The key fob hacking issue is a little different as the fob replication attacks are intercepting signals from hardware. However, the principals of security are the same. As with any vulnerability, the clear starting point for OEMs therefore, is to conduct a threat assessment – this will help establish where they are in the ecosystem in terms of security, what the weaknesses and risks are and the action that needs taking. This will be an educational process as these factors will likely vary from product to product.
In terms of addressing an identified vulnerability, rolling out new more secure key fobs is not really an option for OEMs due to the cost and the evolving nature of threats – it’s not feasible to release a new piece of hardware every time a new attacked materializes. Likewise, with connected cars, it’s not sufficient to protect hardware and systems from the outside-in (perimeter security).
Instead OEMs must adopt a defence in-depth approach to cybersecurity. This approach involves many layers of security being implemented throughout the network, with software patching taking place over-the-air and delivered through infotainment systems in connected cars. This has the potential to circumvent the hardware fix conundrum.
Security of the future
Since early 2016, the automotive industry has shown great interest in properly understanding not only the attack vectors against individual components but also understanding the full attack surface of the vehicle. The technology is developing quickly however, which means the attack vectors are continually changing.

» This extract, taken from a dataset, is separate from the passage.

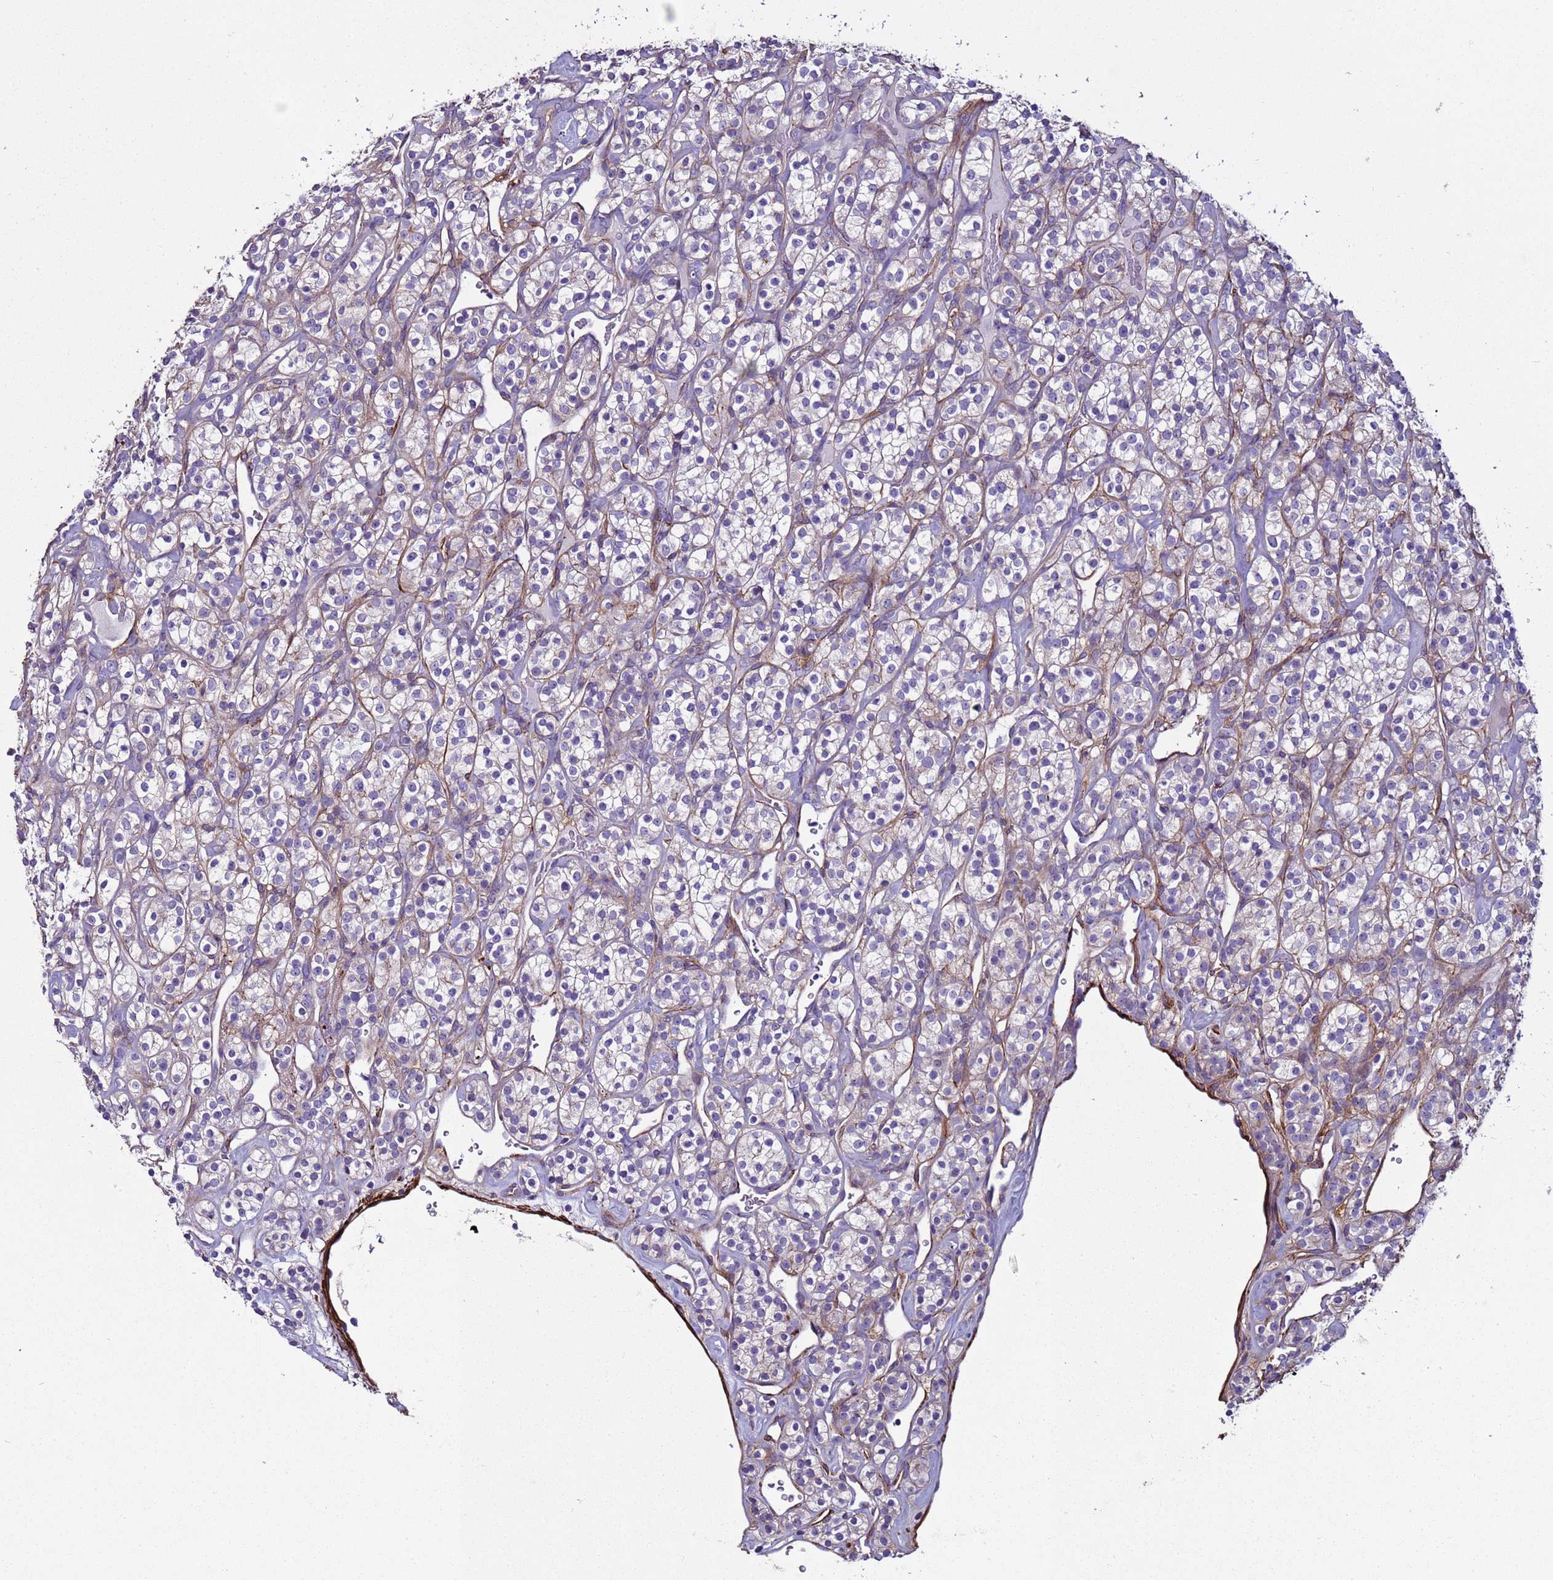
{"staining": {"intensity": "weak", "quantity": "<25%", "location": "cytoplasmic/membranous"}, "tissue": "renal cancer", "cell_type": "Tumor cells", "image_type": "cancer", "snomed": [{"axis": "morphology", "description": "Adenocarcinoma, NOS"}, {"axis": "topography", "description": "Kidney"}], "caption": "Tumor cells are negative for protein expression in human renal cancer (adenocarcinoma).", "gene": "RABL2B", "patient": {"sex": "male", "age": 77}}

For example, the ability to use a mobile device and companion application to eliminate the needs for physical keys to a car is already a reality, and functionality is only accelerating from there, such as enabling policy-based driving scenarios. In addition, as vehicles become increasingly connected and autonomous, OEM business models have the potential to shift and the continuing evolution means that we could see a move from personally-owned vehicles to a fleet model.

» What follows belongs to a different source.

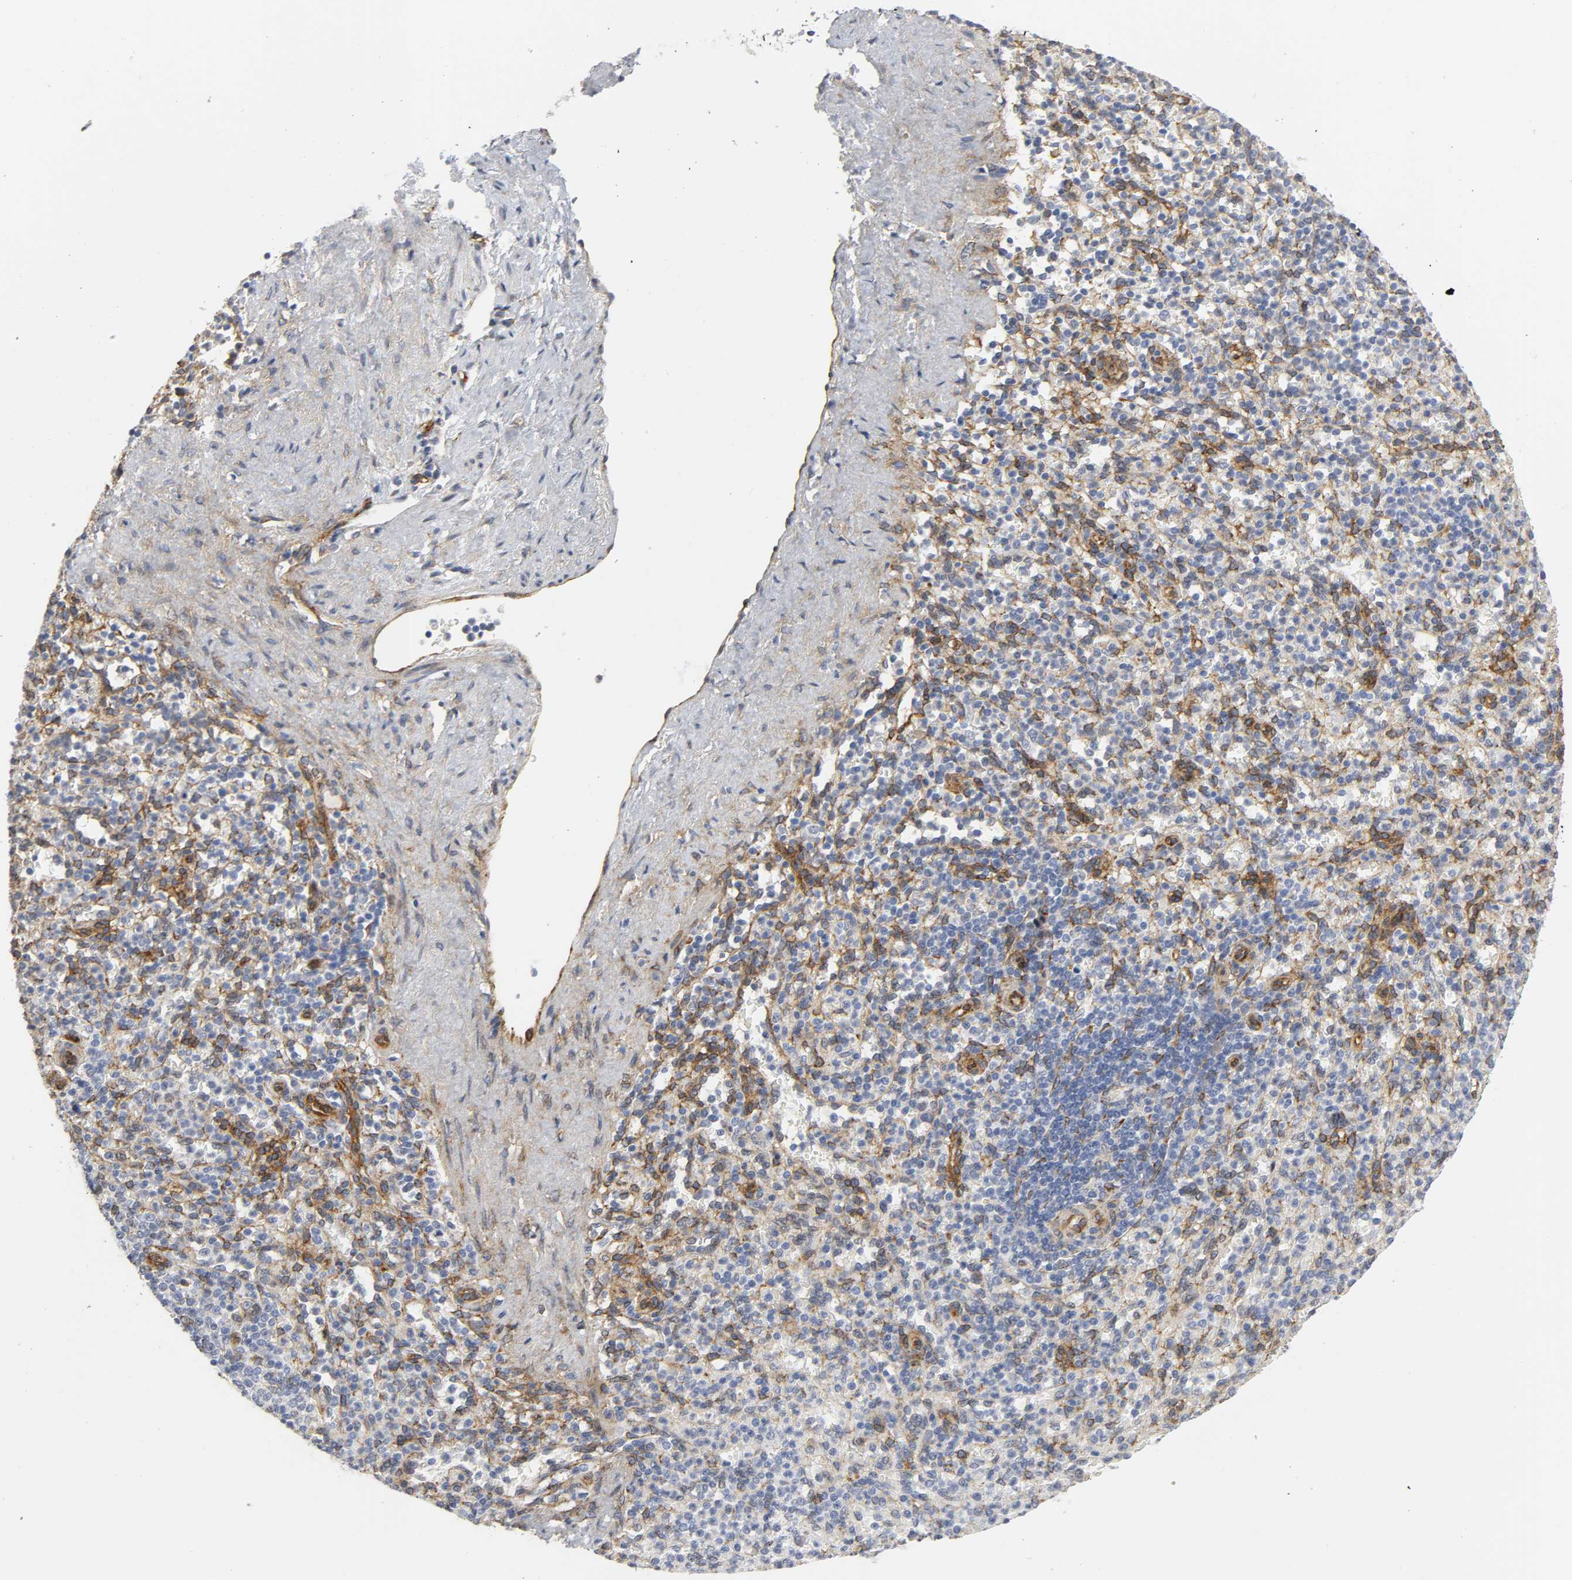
{"staining": {"intensity": "moderate", "quantity": "<25%", "location": "cytoplasmic/membranous"}, "tissue": "spleen", "cell_type": "Cells in red pulp", "image_type": "normal", "snomed": [{"axis": "morphology", "description": "Normal tissue, NOS"}, {"axis": "topography", "description": "Spleen"}], "caption": "Immunohistochemistry (IHC) staining of benign spleen, which exhibits low levels of moderate cytoplasmic/membranous positivity in approximately <25% of cells in red pulp indicating moderate cytoplasmic/membranous protein staining. The staining was performed using DAB (3,3'-diaminobenzidine) (brown) for protein detection and nuclei were counterstained in hematoxylin (blue).", "gene": "DOCK1", "patient": {"sex": "female", "age": 74}}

In this reality, OEMs must have the ability to securely manage and control services offered in the vehicle, as these new business models can only be enabled if they are built on security as a foundation. As the mobile attack surface increases in tandem with this, we’ll likely see thieves migrate from fob signal amplification to attacks on improperly secured mobile keys, which can also be used to track a vehicle. Weaknesses in mobile car apps will expose the automotive sector to tailored attacks which will be designed to locate, gain access to and steal specific brands or fleets of vehicles.
We have seen targeted attacks on mobile banking apps in the past and as connected vehicles become another digital asset accessible via mobile devices, it will become a viable target like any other. This means that security will also need to shift from the fob to the mobile device, providing higher-end hardware security in access tools such as fobs, but also backed up by software patching delivered by the owner’s device.